* [REQUIRED ACTION]:
Pick out each line below containing "talking".

:: SUPPLIED RECORDS

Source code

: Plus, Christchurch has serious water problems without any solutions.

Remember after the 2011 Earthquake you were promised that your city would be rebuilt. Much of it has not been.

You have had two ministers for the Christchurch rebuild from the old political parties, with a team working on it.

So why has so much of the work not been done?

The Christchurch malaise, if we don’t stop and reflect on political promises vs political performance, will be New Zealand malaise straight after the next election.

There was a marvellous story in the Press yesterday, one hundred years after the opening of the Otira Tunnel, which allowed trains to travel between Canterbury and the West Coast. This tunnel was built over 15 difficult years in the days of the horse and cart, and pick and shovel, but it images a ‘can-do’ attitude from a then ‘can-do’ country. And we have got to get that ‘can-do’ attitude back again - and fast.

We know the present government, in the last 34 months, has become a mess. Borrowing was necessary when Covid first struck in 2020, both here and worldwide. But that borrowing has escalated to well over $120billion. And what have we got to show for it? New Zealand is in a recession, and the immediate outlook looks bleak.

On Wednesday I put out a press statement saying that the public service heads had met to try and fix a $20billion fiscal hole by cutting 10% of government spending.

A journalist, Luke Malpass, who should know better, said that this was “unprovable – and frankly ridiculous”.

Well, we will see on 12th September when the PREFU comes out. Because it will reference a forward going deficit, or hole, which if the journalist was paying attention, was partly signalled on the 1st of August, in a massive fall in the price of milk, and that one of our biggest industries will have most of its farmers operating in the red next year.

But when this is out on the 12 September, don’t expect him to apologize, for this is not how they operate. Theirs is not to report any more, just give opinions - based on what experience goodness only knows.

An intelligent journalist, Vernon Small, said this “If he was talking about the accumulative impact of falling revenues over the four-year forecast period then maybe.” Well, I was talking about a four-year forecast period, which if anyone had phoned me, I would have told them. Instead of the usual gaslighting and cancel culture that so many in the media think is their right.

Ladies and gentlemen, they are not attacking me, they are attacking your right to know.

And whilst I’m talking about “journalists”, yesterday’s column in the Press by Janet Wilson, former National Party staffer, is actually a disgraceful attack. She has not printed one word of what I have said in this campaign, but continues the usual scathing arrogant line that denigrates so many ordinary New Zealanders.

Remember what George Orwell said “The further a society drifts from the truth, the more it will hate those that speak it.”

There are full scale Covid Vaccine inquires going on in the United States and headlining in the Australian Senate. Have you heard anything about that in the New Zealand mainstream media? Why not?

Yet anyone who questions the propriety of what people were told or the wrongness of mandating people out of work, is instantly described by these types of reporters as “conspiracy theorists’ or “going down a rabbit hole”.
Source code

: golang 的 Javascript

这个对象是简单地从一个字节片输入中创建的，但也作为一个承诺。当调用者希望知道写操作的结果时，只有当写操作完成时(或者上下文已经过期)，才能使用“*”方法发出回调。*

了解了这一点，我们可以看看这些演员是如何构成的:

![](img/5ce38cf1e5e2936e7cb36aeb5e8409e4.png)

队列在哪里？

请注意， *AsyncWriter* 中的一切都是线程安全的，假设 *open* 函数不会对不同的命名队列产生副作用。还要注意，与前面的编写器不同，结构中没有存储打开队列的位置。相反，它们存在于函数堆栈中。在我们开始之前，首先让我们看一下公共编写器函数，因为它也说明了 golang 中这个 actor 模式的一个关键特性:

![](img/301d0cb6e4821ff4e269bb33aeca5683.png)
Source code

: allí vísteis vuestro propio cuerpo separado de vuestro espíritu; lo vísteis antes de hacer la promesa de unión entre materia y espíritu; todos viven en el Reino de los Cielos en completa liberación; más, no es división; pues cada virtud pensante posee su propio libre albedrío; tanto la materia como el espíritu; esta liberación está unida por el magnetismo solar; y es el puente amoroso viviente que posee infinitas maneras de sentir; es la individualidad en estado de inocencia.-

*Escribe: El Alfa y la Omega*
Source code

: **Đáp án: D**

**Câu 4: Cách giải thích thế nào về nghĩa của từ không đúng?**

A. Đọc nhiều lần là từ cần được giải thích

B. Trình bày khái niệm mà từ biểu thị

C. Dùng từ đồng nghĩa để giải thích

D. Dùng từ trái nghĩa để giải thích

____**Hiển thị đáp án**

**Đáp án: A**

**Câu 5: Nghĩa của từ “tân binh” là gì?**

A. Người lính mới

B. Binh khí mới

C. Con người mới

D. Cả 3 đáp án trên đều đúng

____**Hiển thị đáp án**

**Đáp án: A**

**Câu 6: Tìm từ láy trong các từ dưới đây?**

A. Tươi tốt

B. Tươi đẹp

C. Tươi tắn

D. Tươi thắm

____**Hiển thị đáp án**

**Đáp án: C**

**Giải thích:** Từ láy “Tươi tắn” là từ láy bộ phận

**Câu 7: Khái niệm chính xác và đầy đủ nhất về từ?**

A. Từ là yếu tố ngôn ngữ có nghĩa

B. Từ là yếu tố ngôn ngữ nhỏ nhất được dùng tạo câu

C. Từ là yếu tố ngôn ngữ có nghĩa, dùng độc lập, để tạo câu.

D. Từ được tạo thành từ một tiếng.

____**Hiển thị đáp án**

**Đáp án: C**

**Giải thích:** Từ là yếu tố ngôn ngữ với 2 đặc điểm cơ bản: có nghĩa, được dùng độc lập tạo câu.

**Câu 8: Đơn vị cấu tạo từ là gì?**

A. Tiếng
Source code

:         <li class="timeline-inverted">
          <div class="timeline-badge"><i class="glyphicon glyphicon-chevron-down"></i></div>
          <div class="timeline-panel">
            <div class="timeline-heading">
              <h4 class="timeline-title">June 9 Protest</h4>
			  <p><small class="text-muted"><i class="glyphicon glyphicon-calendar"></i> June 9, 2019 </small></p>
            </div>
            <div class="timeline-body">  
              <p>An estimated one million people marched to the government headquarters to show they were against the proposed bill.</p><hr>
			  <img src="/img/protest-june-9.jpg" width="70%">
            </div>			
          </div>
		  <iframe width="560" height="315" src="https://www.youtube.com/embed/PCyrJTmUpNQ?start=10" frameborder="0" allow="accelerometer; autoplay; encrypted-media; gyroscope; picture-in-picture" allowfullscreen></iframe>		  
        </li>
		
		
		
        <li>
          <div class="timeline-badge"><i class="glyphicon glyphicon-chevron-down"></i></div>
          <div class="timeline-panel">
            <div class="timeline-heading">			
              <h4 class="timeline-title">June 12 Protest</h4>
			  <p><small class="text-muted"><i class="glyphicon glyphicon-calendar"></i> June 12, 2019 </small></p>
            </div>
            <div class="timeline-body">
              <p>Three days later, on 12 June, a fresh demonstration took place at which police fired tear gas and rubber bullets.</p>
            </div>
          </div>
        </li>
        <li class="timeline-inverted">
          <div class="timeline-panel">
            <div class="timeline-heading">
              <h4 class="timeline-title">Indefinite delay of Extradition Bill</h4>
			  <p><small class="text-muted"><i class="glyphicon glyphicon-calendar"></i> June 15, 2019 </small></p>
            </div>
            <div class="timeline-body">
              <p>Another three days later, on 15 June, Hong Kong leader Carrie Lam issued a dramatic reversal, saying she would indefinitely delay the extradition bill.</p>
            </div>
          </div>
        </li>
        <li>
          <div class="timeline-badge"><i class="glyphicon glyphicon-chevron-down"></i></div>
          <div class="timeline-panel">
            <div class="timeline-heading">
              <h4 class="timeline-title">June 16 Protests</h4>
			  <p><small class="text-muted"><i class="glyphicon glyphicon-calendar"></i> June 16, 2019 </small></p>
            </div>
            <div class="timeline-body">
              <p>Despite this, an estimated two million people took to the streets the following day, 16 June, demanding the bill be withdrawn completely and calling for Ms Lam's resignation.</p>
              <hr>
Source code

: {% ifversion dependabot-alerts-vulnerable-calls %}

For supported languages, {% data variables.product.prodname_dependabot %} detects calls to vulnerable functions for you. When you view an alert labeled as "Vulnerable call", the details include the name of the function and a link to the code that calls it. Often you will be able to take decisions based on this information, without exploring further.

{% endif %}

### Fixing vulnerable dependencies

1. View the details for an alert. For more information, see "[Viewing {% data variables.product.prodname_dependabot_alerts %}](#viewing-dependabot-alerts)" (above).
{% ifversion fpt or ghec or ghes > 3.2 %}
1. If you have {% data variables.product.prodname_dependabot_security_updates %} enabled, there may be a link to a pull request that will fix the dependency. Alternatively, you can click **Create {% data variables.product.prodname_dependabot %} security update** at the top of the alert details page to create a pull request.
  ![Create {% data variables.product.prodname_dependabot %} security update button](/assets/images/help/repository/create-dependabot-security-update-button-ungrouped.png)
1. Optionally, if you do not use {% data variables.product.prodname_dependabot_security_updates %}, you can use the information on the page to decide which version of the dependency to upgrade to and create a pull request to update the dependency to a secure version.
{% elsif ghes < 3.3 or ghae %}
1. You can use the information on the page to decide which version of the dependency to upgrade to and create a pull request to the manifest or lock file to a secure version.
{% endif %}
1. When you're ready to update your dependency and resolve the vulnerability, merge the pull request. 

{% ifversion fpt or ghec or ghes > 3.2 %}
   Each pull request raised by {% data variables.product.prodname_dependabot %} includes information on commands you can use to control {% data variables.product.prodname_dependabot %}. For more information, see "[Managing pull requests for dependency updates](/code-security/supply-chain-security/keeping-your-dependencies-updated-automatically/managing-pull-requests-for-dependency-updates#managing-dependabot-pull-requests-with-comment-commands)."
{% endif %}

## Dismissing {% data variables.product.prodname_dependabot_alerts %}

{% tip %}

::::

* [TASK RESPONSE]:
An intelligent journalist, Vernon Small, said this “If he was talking about the accumulative impact of falling revenues over the four-year forecast period then maybe.” Well, I was talking about a four-year forecast period, which if anyone had phoned me, I would have told them. Instead of the usual gaslighting and cancel culture that so many in the media think is their right.
And whilst I’m talking about “journalists”, yesterday’s column in the Press by Janet Wilson, former National Party staffer, is actually a disgraceful attack. She has not printed one word of what I have said in this campaign, but continues the usual scathing arrogant line that denigrates so many ordinary New Zealanders.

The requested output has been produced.